Social Grounds in Bothell strives for a better world — a cup at a time

Mix coffee grounds and a focus on coffee culture and you've got Social Grounds, a new coffee and tea shop with a social conscience in downtown Bothell.

By Gale Fiege

Everett Herald

Mix coffee grounds and a focus on coffee culture and you’ve got Social Grounds, a new coffee and tea shop with a social conscience in downtown Bothell.

Darren Armstrong, his wife Wendy and her sister Amy Marthaler are the owners of this new venture on the ground floor of a new apartment building located just south of the new McMenamin’s Anderson School and across Bothell Way from the new City Hall. The shop will hold a ribbon cutting from 12-1 p.m. on March 22.

It’s all new, but the mission at Social Grounds is classic coffee and old-style community participation.

Darren and Amy and Wendy are happy to be part of the Northwest dependence on coffee.

“Rain and coffee. It’s a natural. They go hand in hand,” Darren said. “Maybe it’s in our DNA.”

The shop not only was borne of that enjoyment of coffee, but also a desire to move away from the corporate world. Plus the reasoning that “life is too short, let’s do it.”

“The idea rose from the ashes of personal tragedy,” Darren said. “Wendy and Amy have experienced a challenging decade and this was a way for us to focus outside of ourselves.”

In 2004 Wendy was diagnosed with stage 3 breast cancer. Following chemotherapy and radiation treatments, she spent seven years in remission until being declared cancer free in 2011. But then she suffered a heart attack and underwent open-heart surgery.

Meanwhile, Amy was widowed in 2011 when her husband Kelly, a Cascade High School grad, died at the age of 35, leaving her to raise their young children alone.

So Wendy left her job in the mortgage business and Amy walked away from her position as a financial planner.

“I didn’t need to be in a cubicle.

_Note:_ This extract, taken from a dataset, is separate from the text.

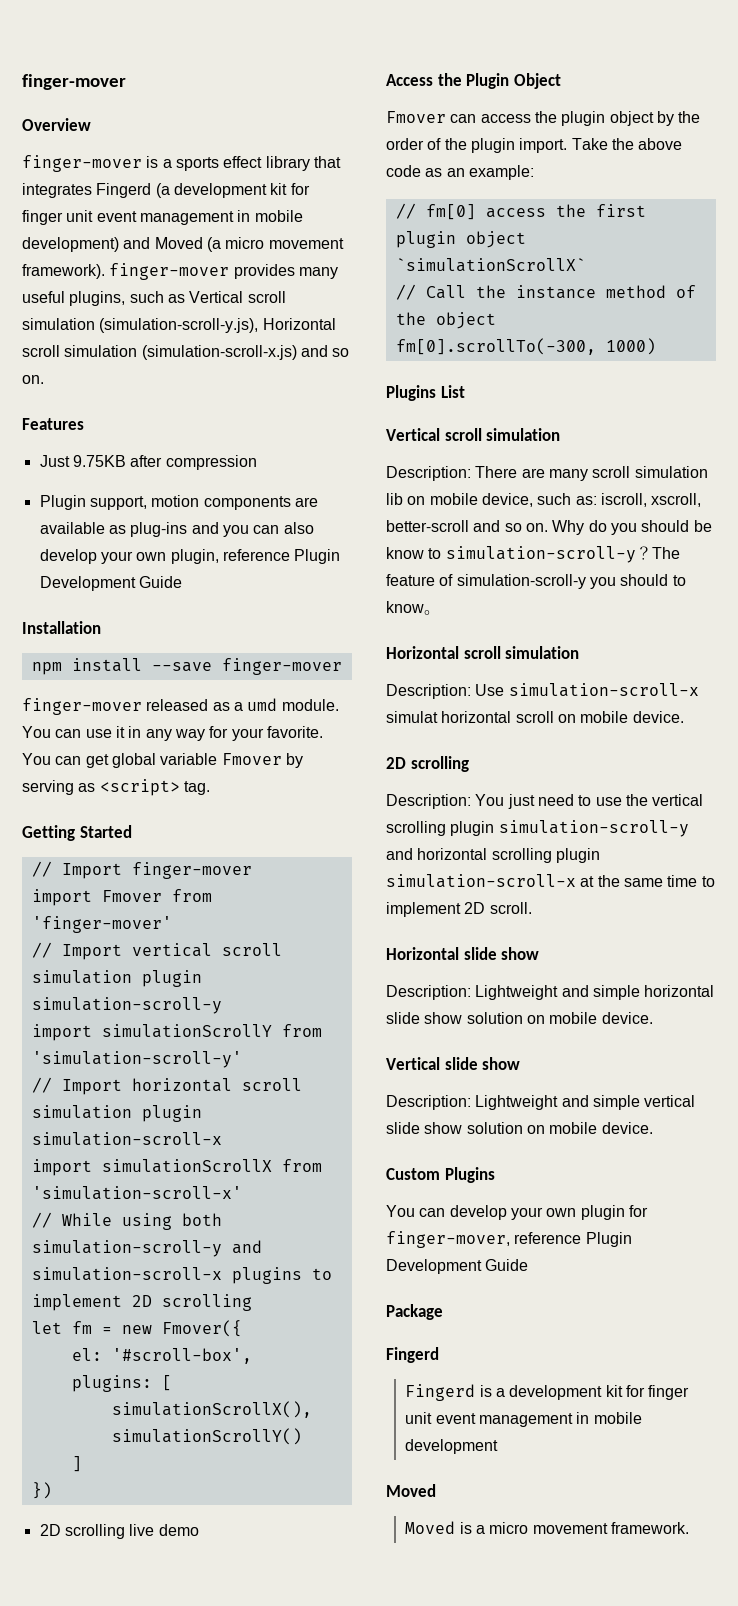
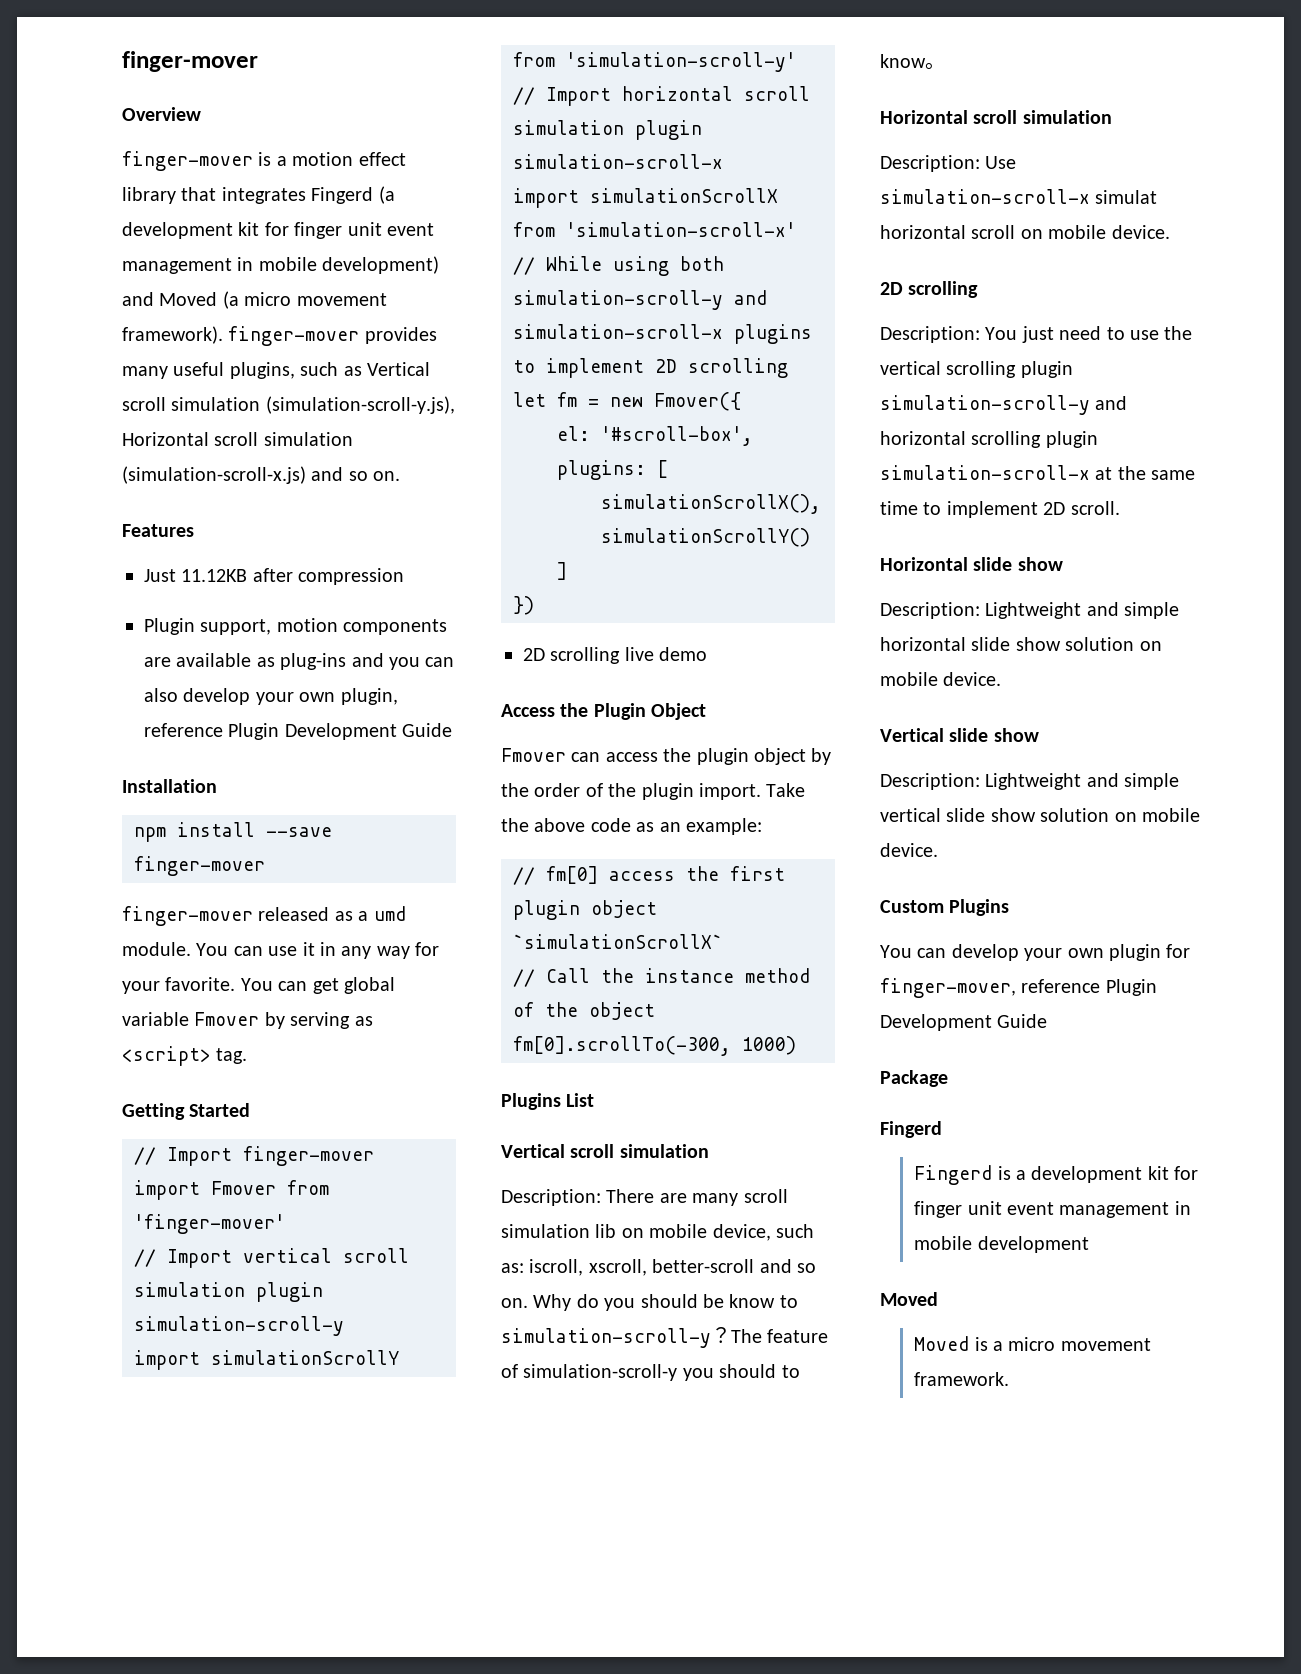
[175,157,219,171] sports -> [292,152,354,166] motion
[72,455,126,467] 9.75KB -> [181,569,248,582] 11.12KB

God did not want me there,” Amy said. “I needed people and a chance to minister to them.”

Active members of Gold Creek Community Church in Mill Creek, the sisters “stepped out in faith,” Darren said, “to share something they love: coffee. Most people would implode when faced with such tough times. What they have done is rare.”

Of the three, Darren has the most experience in the coffee industry, including as a roaster, having worked for years for Northwest coffee pioneer Phil Johnson at Millstone and then Cascade Coffee. For a few years in the 1990s Wendy ran a coffee shop on 128th Street and Amy had worked in a coffee shop.

Social Grounds is a natural platform for the trio to reach out to help others, they said. Fundraisers for cancer research, local food banks and combating homelessness are ongoing at the shop.

In addition, the owners of Social Grounds prides themselves on running what they call an “eco-cafe.” Reclaimed materials were used in the construction of the shop’s interior and furniture, most products served are organic and local, and the take-away cups are compostable.

What Darren, Wendy and Amy, hope, however, is that customers will sit around in the shop, drink lattes from the shop’s white pottery coffee cups and be social with each other.

“We purposely do not have a drive-through window because we want to slow the disconnect in our society,” Wendy said. “We’re old school in the sense that we are not trying to reinvent anything or rush anything. We just want to make a good cup of coffee.”

Social Grounds buys its Shen Zen tea from James Cheng in Bothell, its milk from Smith Bros. Farms, its baked goods from Bothell’s Hillcrest Bakery and the coffee beans from another Northwest coffee pioneer, Dave Stewart (Stewart Brothers Coffee, Seattle’s Best Coffee and now Vista Clara Coffee) in Snohomish. Most of it is grown in Central America and Ethiopia.

“We are mindful of what it takes to get the coffee in the cup. It’s a lot of labor for not much money, so we are supporting fair trade to give credit where it’s due,” said Wendy.

Sisters Wendy and Amy look forward each day to working together and to meeting new people.

“Social Grounds makes us happy,” Wendy said.